The Importance of Dedicated Experiments to Support Validation and Calibration Activities
Genetha Gray, (Sandia National Labs), email@example.com,
Monica Martinez-Canales, (Sandia National Labs), mmarti7@sandia,gov,
Cheryl Lam, (Sandia National Labs), clam@sandia,gov, and
Brian Owens, (Sandia National Labs), firstname.lastname@example.org
In recent years, numerical modeling and simulation have been used to augment and replace physical experiments in the study and design of complex engineering and physics systems. Moreover, the results of these simulations are often considered by decision makers in areas such as defense and national security. Therefore, validation and verification (V&V) activities have become critical for determining simulation-based confidence and predictive capabilities. For example, code verification must be used to confirm that the underlying equations are being solved correctly. In addition, validation processes should be applied to answer questions of correctness of the equations for the phenomena being modeled and the application being studied. Moreover, validation metrics must be carefully chosen in order to explicitly compare experimental and computational results and quantify the uncertainties in these comparisons.

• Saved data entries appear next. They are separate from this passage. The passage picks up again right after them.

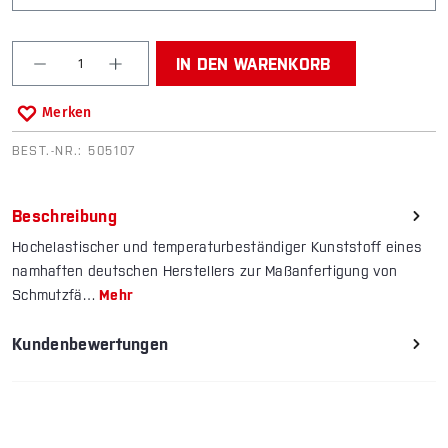
Produkt Anzahl: Gib den gewünschten Wert ein od
IN DEN WARENKORB
Merken
BEST.-NR.:
505107
Beschreibung
Hochelastischer und temperaturbeständiger Kunststoff eines
namhaften deutschen Herstellers zur Maßanfertigung von
Schmutz­fä…
Mehr
Kundenbewertungen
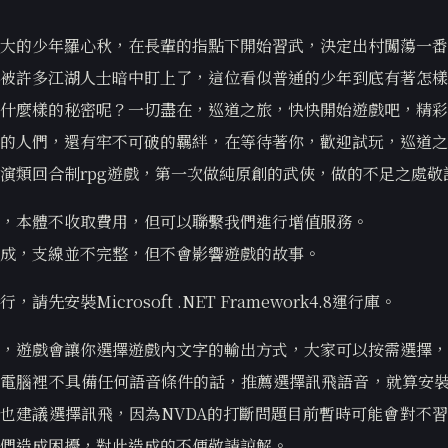
大的少年羅心秋，在長輩的指點下開始習武，決定出村闖蕩一番
被許多江湖人士暗中盯上了，這位看似普通的少年到底有著怎樣
什麼樣的秘密呢？一切盡在，巡道之旅，快快開始遊戲吧，精彩
的人們，還有牢不可破的羈絆，在等待著你，歡迎試玩，巡道之
演類回合制rpg遊戲，第一次做純原創的武俠，做的不足之處敬
，本體不收取費用，但可以聯繫我們進行增值服務。
成，支線並不完整，但不會影響遊戲的故事。
請先安裝Microsoft .NET Framework4.8運行庫。
，遊戲會讓你選擇遊戲內文字的輸出方式，大家可以按需選擇，
電腦裡不具備任何語音條件的話，推薦選擇訊飛語音，就算安裝
也建議選擇訊飛，因為NVDA的打斷問題目前暫時可能會對不
們造成困擾，對此造成的不便敬請諒解。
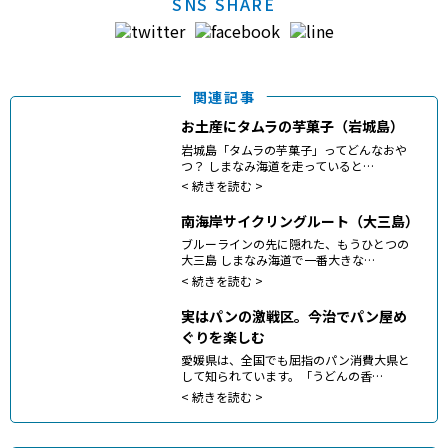
SNS SHARE
関連記事
お土産にタムラの芋菓子（岩城島）
岩城島「タムラの芋菓子」ってどんなおや
つ？ しまなみ海道を走っていると…
<
続きを読む >
南海岸サイクリングルート（大三島）
ブルーラインの先に隠れた、もうひとつの
大三島 しまなみ海道で一番大きな…
<
続きを読む >
実はパンの激戦区。今治でパン屋め
ぐりを楽しむ
愛媛県は、全国でも屈指のパン消費大県と
して知られています。「うどんの香…
<
続きを読む >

Data is the driver of the V&V process. While existing experimental data is often used for validation activities, in some cases, existing data may be inadequate or inappropriate for comprehensive validation. For example, data may only be available in limited quantities or data sets might not be replicated making quantification of measurement variability within experimental factors impossible. Selecting new experiments requires tools that elucidate the behavior being studied as well as how it will be tested. The goal is to cover the space created by the experimental factors of importance as well as to test at extremes of testable space to ensure confidence in extrapolating the model to untestable regions. The variety of experimental conditions, experimental measurement errors, and part-to-part variation must also be considered.
Overall, the V&V process for modeling and simulation can provide the best estimates of what can happen and the likelihood of it happening when uncertainties are taken into account. In order to carry out the validation activities, experiments must be carefully planned and executed to provide adequate and appropriate data. We will describe this process for the validation activities related to Xyce, an electrical circuit simulator developed at Sandia. We will also discuss how V&V can be applied to the processes of decision making and risk analysis.